Sébastien Raoult, Français incarcéré au Maroc, menacé d’extradition aux Etats-Unis où il risque une lourde peine


D’après son avocat, il risquerait une peine de 116 ans de prison aux Etats-Unis pour les faits qui lui sont imputés. Sébastien Raoult, un Français de 21 ans, est incarcéré depuis plus de deux mois à la prison de Tiflet 2, près de Rabat, au Maroc, sur demande des autorités américaines. Recherché par le FBI pour des faits de cybercriminalité contre des entreprises américaines, le jeune homme faisait l’objet d’une fiche rouge Interpol émise par un procureur de l’Etat de Washington. En France, le père de Sébastien, Paul Raoult, reste convaincu de l’innocence de son fils et livre une bataille médiatique et judiciaire pour empêcher son extradition outre-Atlantique.

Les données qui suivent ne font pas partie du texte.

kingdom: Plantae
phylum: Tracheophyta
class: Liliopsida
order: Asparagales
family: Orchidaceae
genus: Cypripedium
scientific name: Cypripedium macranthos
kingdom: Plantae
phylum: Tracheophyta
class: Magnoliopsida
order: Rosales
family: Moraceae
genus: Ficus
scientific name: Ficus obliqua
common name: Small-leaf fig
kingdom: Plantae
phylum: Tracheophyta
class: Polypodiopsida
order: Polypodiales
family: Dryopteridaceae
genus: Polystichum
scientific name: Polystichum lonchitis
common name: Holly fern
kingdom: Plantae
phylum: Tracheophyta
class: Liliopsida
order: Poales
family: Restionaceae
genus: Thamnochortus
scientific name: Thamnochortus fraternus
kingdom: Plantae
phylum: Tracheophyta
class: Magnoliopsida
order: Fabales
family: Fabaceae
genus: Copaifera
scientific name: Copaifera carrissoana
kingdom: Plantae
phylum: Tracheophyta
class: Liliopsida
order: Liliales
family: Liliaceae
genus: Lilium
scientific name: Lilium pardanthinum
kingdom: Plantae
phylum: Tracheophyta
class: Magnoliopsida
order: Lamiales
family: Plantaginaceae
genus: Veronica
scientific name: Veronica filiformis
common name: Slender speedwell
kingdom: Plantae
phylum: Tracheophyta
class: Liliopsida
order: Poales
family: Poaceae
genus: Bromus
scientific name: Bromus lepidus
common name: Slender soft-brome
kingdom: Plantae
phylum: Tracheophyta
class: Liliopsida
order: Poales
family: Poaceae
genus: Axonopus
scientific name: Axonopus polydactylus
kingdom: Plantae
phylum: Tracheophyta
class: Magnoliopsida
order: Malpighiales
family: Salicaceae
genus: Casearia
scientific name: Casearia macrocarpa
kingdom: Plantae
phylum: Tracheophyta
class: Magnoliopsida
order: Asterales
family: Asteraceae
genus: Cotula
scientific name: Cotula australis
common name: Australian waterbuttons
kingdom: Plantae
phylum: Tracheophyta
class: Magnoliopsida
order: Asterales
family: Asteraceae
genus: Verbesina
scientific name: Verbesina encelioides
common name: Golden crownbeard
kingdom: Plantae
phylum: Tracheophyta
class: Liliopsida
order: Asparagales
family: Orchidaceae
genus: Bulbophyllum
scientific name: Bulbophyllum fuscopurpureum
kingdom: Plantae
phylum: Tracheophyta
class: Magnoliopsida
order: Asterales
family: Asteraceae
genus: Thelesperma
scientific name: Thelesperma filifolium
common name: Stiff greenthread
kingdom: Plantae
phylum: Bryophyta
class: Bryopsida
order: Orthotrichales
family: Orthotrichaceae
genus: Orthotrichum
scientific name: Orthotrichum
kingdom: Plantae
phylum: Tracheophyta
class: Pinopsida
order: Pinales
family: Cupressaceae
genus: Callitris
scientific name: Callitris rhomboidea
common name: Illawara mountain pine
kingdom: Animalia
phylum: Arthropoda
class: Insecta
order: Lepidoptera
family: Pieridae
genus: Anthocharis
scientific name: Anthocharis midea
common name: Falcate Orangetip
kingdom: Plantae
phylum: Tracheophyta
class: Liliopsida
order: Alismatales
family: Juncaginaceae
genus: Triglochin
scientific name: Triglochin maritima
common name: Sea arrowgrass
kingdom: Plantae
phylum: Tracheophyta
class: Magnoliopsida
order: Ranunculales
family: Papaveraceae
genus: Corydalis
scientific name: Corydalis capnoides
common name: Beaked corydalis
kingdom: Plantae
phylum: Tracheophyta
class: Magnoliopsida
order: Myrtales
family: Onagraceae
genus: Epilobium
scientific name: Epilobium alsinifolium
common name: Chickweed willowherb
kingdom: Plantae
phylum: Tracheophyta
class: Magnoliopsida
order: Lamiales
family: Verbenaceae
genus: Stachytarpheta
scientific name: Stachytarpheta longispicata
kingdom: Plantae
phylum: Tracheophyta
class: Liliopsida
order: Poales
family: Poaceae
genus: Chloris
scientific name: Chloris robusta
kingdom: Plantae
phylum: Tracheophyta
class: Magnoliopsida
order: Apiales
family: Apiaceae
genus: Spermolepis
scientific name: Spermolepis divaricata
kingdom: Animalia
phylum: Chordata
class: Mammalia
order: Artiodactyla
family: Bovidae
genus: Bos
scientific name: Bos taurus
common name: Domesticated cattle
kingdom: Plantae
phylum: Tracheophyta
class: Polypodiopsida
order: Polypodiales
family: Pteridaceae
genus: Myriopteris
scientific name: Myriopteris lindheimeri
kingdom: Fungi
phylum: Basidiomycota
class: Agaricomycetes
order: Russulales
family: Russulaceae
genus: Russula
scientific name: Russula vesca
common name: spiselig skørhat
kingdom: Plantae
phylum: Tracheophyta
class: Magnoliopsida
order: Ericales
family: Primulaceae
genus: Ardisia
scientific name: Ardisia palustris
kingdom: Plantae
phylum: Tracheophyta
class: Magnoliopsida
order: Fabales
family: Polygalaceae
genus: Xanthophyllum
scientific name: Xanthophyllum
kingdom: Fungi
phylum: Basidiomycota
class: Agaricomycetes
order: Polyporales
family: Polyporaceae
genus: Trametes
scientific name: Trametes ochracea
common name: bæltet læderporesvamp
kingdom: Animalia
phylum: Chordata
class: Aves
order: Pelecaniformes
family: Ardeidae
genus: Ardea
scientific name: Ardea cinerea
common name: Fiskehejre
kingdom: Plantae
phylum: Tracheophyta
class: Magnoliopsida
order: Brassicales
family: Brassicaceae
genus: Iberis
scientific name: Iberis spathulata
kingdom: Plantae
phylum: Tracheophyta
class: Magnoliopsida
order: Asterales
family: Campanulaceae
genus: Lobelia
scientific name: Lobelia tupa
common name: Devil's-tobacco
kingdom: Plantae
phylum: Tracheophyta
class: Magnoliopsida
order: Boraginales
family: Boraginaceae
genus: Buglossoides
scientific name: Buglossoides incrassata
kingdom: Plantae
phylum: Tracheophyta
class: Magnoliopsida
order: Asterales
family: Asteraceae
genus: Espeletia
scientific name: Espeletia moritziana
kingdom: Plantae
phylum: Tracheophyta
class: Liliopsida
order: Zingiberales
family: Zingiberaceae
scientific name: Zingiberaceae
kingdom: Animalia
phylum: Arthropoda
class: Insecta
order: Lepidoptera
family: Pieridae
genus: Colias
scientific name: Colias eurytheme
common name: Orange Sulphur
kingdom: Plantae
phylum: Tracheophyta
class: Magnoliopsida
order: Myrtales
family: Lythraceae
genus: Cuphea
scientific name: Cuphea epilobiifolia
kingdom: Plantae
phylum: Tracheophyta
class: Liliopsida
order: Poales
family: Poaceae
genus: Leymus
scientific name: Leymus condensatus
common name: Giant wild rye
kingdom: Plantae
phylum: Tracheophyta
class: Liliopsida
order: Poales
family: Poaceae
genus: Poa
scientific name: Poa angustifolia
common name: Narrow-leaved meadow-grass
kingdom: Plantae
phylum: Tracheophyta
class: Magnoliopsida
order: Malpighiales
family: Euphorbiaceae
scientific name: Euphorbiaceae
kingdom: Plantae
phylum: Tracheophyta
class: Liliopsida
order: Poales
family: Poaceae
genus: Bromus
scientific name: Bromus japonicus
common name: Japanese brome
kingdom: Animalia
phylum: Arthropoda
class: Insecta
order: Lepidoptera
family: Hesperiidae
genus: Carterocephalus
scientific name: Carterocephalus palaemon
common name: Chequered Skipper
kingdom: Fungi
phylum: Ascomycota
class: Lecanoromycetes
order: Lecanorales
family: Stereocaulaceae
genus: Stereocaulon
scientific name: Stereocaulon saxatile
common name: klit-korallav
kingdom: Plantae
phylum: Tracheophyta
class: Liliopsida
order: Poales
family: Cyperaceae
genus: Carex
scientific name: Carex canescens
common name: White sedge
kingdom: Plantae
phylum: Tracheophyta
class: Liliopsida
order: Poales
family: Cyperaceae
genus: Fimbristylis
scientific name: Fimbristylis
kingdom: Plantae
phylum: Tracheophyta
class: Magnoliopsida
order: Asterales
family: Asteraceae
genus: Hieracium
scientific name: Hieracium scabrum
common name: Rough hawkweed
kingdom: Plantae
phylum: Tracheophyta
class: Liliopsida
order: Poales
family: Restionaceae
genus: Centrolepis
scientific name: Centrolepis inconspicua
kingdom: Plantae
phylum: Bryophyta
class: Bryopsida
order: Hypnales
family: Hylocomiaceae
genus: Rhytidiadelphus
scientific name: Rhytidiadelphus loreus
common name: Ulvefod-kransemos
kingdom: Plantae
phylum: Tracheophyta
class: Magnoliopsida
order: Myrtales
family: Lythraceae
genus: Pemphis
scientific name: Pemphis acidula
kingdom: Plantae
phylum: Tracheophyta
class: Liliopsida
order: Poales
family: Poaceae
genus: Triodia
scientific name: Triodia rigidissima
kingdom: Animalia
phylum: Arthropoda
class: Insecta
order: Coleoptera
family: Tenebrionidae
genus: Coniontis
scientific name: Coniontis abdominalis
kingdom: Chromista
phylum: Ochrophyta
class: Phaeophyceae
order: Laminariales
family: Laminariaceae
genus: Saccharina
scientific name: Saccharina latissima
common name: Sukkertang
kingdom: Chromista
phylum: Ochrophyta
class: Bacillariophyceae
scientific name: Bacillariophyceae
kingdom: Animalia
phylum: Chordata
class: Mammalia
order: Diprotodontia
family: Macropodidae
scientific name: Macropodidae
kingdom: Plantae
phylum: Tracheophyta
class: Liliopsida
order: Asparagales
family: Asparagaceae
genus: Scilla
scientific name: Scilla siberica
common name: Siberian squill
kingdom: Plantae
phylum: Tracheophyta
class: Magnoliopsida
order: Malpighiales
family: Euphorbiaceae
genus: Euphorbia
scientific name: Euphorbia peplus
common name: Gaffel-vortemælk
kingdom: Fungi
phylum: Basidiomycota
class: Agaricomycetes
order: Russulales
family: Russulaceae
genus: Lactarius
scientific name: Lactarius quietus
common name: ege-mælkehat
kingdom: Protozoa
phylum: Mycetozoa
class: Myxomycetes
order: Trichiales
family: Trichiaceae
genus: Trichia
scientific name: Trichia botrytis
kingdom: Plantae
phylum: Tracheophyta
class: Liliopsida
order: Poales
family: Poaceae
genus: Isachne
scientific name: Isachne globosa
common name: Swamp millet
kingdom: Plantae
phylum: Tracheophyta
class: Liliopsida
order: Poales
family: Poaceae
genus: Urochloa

Originaire d’Epinal (Vosges), Sébastien Raoult était en deuxième année d’études à Epitech, une école d’informatique à Nancy (Meurthe-et-Moselle). Spécialisé en technologies de l’information, en programmation, en cybersécurité et en blockchain, il avait décidé d’arrêter sa formation en décembre dernier. D’après son père, il serait entré « dans une phase de rupture avec les études » : « Il avait envie de vivre, de découvrir le monde et de voyager et avait l’impression de perdre son temps à l’école. » Le jeune Français séjournait au Maroc lorsqu’il a été arrêté. Arrivé au terme de son visa touristique de trois mois, il s’apprêtait à embarquer pour Bruxelles lorsqu’il a été interpellé à l’aéroport de Rabat-Salé le 1er juin 2022 en raison de la fiche rouge Interpol dont il faisait l’objet.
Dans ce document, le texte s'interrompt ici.